Hi @amritsingh183, do you have any update on this? Internally we tried to reproduce and I was unable while both @gabrielmbmb and @plaguss could indeed reproduce and got similar issues with the Metal backend, but AFAIK since I'm able to install and we're using the same M1/2 chip, I'm afraid this will only have to do with llama-cpp-python
installation. Could you please ensure that you can indeed use llama-cpp
without distilabel
i.e. running the example at https://github.com/abetlen/llama-cpp-python/blob/main/examples/high_level_api/high_level_api_inference.py with n_gpu_layer
set to -1 so that the MPS backend is used?

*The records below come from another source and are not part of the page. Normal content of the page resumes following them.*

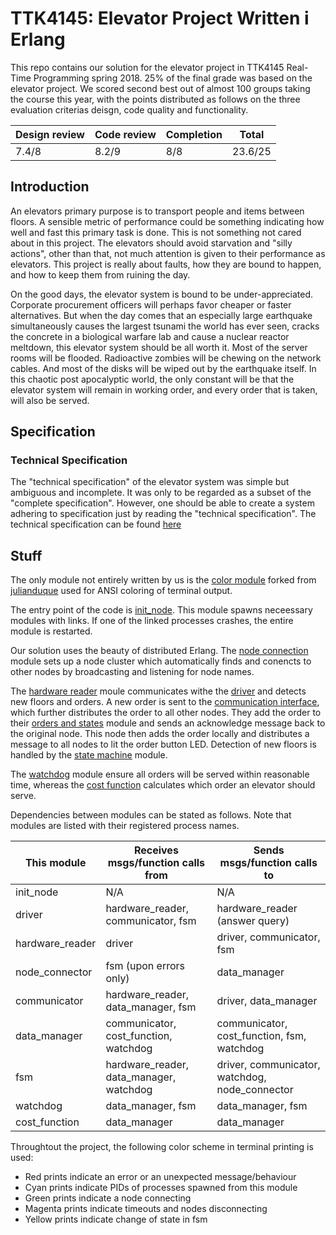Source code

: # TTK4145: Elevator Project Written i Erlang
This repo contains our solution for the elevator project in TTK4145 Real-Time Programming spring 2018. 25% of the final grade was based on the elevator project. We scored second best out of almost 100 groups taking the course this year, with the points distributed as follows on the three evaluation criterias deisgn, code quality and functionality.

| Design review | Code review | Completion |  Total  |
| ------------- | ----------- | ---------- | ------- |
| 7.4/8         | 8.2/9       | 8/8        | 23.6/25 |

## Introduction
An elevators primary purpose is to transport people and items between floors. A sensible metric of performance could be something indicating how well and fast this primary task is done. This is not something not cared about in this project. The elevators should avoid starvation and "silly actions", other than that, not much attention is given to their performance as elevators. This project is really about faults, how they are bound to happen, and how to keep them from ruining the day. 

On the good days, the elevator system is bound to be under-appreciated. Corporate procurement officers will perhaps favor cheaper or faster alternatives. But when the day comes that an especially large earthquake simultaneously causes the largest tsunami the world has ever seen, cracks the concrete in a biological warfare lab and cause a nuclear reactor meltdown, this elevator system should be all worth it. Most of the server rooms will be flooded. Radioactive zombies will be chewing on the network cables. And most of the disks will be wiped out by the earthquake itself. In this chaotic post apocalyptic world, the only constant will be that the elevator system will remain in working order, and every order that is taken, will also be served.

## Specification
### Technical Specification
The "technical specification" of the elevator system was simple but ambiguous and incomplete. It was only to be regarded as a subset of the "complete specification". However, one should be able to create a system adhering to specification just by reading the "technical specification". The technical specification can be found [here](SPECIFICATION.md)

## Stuff
The only module not entirely written by us is the [color module](./src/color.erl) forked from [julianduque](https://github.com/julianduque/erlang-color) used for ANSI coloring of terminal output.

The entry point of the code is [init_node](./src/init_node.erl). This module spawns neceessary modules with links. If one of the linked processes crashes, the entire module is restarted.

Our solution uses the beauty of distributed Erlang. The [node connection](./src/node_conection.erl) module sets up a node cluster which automatically finds and conencts to other nodes by broadcasting and listening for node names.

The [hardware reader](./src/hardware_reader.erl) moule communicates withe the [driver](./src/driver_interface) and detects new floors and orders. A new order is sent to the [communication interface](./src/communication_interface.erl), which further distributes the order to all other nodes. They add the order to their [orders and states](./src/orders_and_states.erl) module and sends an acknowledge message back to the original node. This node then adds the order locally and distributes a message to all nodes to lit the order button LED. Detection of new floors is handled by the [state machine](./src/fsm.erl) module.

The [watchdog](./src/watchdog.erl) module ensure all orders will be served within reasonable time, whereas the [cost function](./src/cost_function.erl) calculates which order an elevator should serve.

Dependencies between modules can be stated as follows. Note that modules are listed with their registered process names.


| This module     | Receives msgs/function calls from            | Sends msgs/function calls to
| --------------- |----------------------------------------------| ----------------------------
| init_node       | N/A                                          | N/A                                                               
| driver          | hardware_reader, communicator, fsm           | hardware_reader (answer query)                                    
| hardware_reader | driver                                       | driver, communicator, fsm                                         
| node_connector  | fsm (upon errors only)                       | data_manager                                                      
| communicator    | hardware_reader, data_manager, fsm           | driver, data_manager                                         
| data_manager    | communicator, cost_function, watchdog        | communicator, cost_function, fsm, watchdog                        
| fsm             | hardware_reader, data_manager, watchdog      | driver, communicator, watchdog, node_connector
| watchdog        | data_manager, fsm                            | data_manager, fsm                                                 
| cost_function   | data_manager                                 | data_manager                                                      

Throughtout the project, the following color scheme in terminal printing is used:
- Red     prints indicate an error or an unexpected message/behaviour
- Cyan    prints indicate PIDs of processes spawned from this module
- Green   prints indicate a node connecting
- Magenta prints indicate timeouts and nodes disconnecting
- Yellow  prints indicate change of state in fsm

Otherwise I would recommend you to double check the installation page in case you can re-install to see if that fixes the issue https://github.com/abetlen/llama-cpp-python/tree/main?tab=readme-ov-file#installation-configuration
Thanks!
Hey @alvarobartt, removing everything (delete the conda env) and starting fresh, seems to have solved the issue. may be there was some issue (where a bad version of the llamacpp got installed) which got resolved with the re-install. thanks for looking into this.